The Hollywood Reporter has written a big old bunch of information about Hitman: Absolution, because games are like totally mainstream. Also, it seems IO are taking a very Hollywood approach to the production, with its cast already being announced. Including Klundy!

That's Frank Lundy from off of Dexter, or actor Keith Carradine, to you. Klundy to me and my housemate. We loved him. He's really rather good. It also stars Marsha Thomason, who is best known (by me) for her role in White Collar, that is the completely brilliant USA (channel) TV show that you really should be watching. Crikey - she's British.

Um, sorry, Hitman. It seems they've been up to all sorts in secret, with "a dozen Hollywood actors" involved, having already recorded not only their voices, but their performances too in motion capture. Carradine is the game's villain, while Thomason is Agent 47's handler, Diana Burnwood. Thomason, who impressively knows even less about James Bond than I do, gets a bit muddled and explains,

"Diana is 47's only true human contact. They've known each other an extremely long time, and in the Hitman world, she is what Q is to James Bond. So she sets the assignments, tells him where to go and who to kill."

According to HR they had up to seven actors in the mo-cap studios at a time, which should hopefully produce a big shift forward in terms of realism for the cutscenes. This is, they say, to put more emphasis on the emotional side of things.

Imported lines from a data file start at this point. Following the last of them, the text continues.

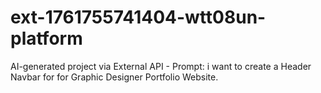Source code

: # ext-1761755741404-wtt08un-platform
AI-generated project via External API - Prompt: i want to create a Header Navbar for for Graphic Designer Portfolio Website.
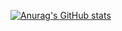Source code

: [![Anurag's GitHub stats](https://github-readme-stats-alpha-sandy.vercel.app/api?username=u3577797)](https://github.com/anuraghazra/github-readme-stats)

<!--
**u3577797/u3577797** is a ✨ _special_ ✨ repository because its `README.md` (this file) appears on your GitHub profile.

Here are some ideas to get you started:

- 🔭 I’m currently working on ...
- 🌱 I’m currently learning ...
- 👯 I’m looking to collaborate on ...
- 🤔 I’m looking for help with ...
- 💬 Ask me about ...
- 📫 How to reach me: ...
- 😄 Pronouns: ...
- ⚡ Fun fact: ...
-->
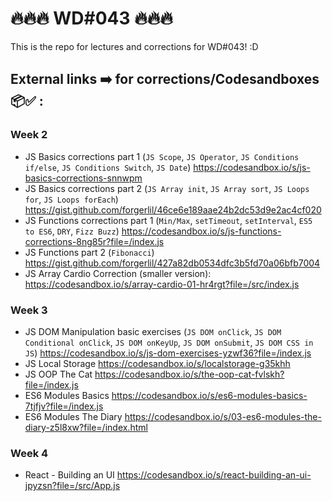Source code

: # 🔥🔥🔥 WD#043 🔥🔥🔥

This is the repo for lectures and corrections for WD#043! :D

## External links ➡️ for corrections/Codesandboxes 📦✅ :

### Week 2

- JS Basics corrections part 1 (`JS Scope`, `JS Operator`, `JS Conditions if/else`, `JS Conditions Switch`, `JS Date`) https://codesandbox.io/s/js-basics-corrections-snnwpm
- JS Basics corrections part 2 (`JS Array init`, `JS Array sort`, `JS Loops for`, `JS Loops forEach`) https://gist.github.com/forgerlil/46ce6e189aae24b2dc53d9e2ac4cf020
- JS Functions corrections part 1 (`Min/Max`, `setTimeout`, `setInterval`, `ES5 to ES6`, `DRY`, `Fizz Buzz`) https://codesandbox.io/s/js-functions-corrections-8ng85r?file=/index.js
- JS Functions part 2 (`Fibonacci`) https://gist.github.com/forgerlil/427a82db0534dfc3b5fd70a06bfb7004
- JS Array Cardio Correction (smaller version): https://codesandbox.io/s/array-cardio-01-hr4rgt?file=/src/index.js

### Week 3

- JS DOM Manipulation basic exercises (`JS DOM onClick`, `JS DOM Conditional onClick`, `JS DOM onKeyUp`, `JS DOM onSubmit`, `JS DOM CSS in JS`) https://codesandbox.io/s/js-dom-exercises-yzwf36?file=/index.js
- JS Local Storage https://codesandbox.io/s/localstorage-g35khh
- JS OOP The Cat https://codesandbox.io/s/the-oop-cat-fvlskh?file=/index.js
- ES6 Modules Basics https://codesandbox.io/s/es6-modules-basics-7tjfjv?file=/index.js
- ES6 Modules The Diary https://codesandbox.io/s/03-es6-modules-the-diary-z5l8xw?file=/index.html

### Week 4

- React - Building an UI https://codesandbox.io/s/react-building-an-ui-jpyzsn?file=/src/App.js
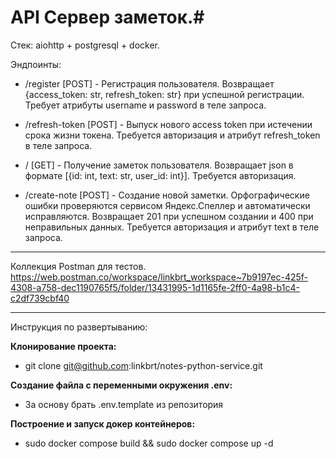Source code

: # API Сервер заметок.#
Стек: aiohttp + postgresql + docker.

Эндпоинты:
- /register [POST] - Регистрация пользователя. Возвращает {access_token: str, refresh_token: str} при успешной регистрации. Требует атрибуты username и password в теле запроса.
- /refresh-token [POST] - Выпуск нового access token при истечении срока жизни токена. Требуется авторизация и атрибут refresh_token в теле запроса.

- / [GET] - Получение заметок пользователя. Возвращает json в формате [{id: int, text: str, user_id: int}]. Требуется авторизация.
- /create-note [POST] - Создание новой заметки. Орфографические ошибки проверяются сервисом Яндекс.Спеллер и автоматически исправляются. Возвращает 201 при успешном создании и 400 при неправильных данных. Требуется авторизация и атрибут text в теле запроса.

___

Коллекция Postman для тестов.
https://web.postman.co/workspace/linkbrt_workspace~7b9197ec-425f-4308-a758-dec1190765f5/folder/13431995-1d1165fe-2ff0-4a98-b1c4-c2df739cbf40

___

Инструкция по развертыванию:

__Клонирование проекта:__
* git clone git@github.com:linkbrt/notes-python-service.git

__Создание файла с переменными окружения .env:__
* За основу брать .env.template из репозитория

__Построение и запуск докер контейнеров:__
* sudo docker compose build && sudo docker compose up -d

As is important for any game late on in its franchise, the central character must be betrayed by those he once trusted. And so it is that 47 begins the new game being hunted by the police, muddled in "a dark conspiracy." This is part of what IO are hoping will be a much darker game. The game's director Tore Blystad told the Hollywood Reporter,

"We've designed a more stylized, more serious, and darker game this time around in both the story line and the visuals. The hope is that the movie will be going in a similar direction, and then when they both come out they will speak the same language. They won't follow the old Hitman games, but rather go with this newer direction."

Movie? Indeed - there's to be a sequel to the dodgy first cinematic outing. Which apparently made $100m, despite being pretty universally hated. That has Adrian Askarieh producing again (who is also working on a Kane & Lynch movie for 2013 - I'd not heard about that before), but no cast has been publicly attached to the project, including no confirmation of whether Timothy Olyphant will take time off his newfound success with Justified to reprise his role as 47.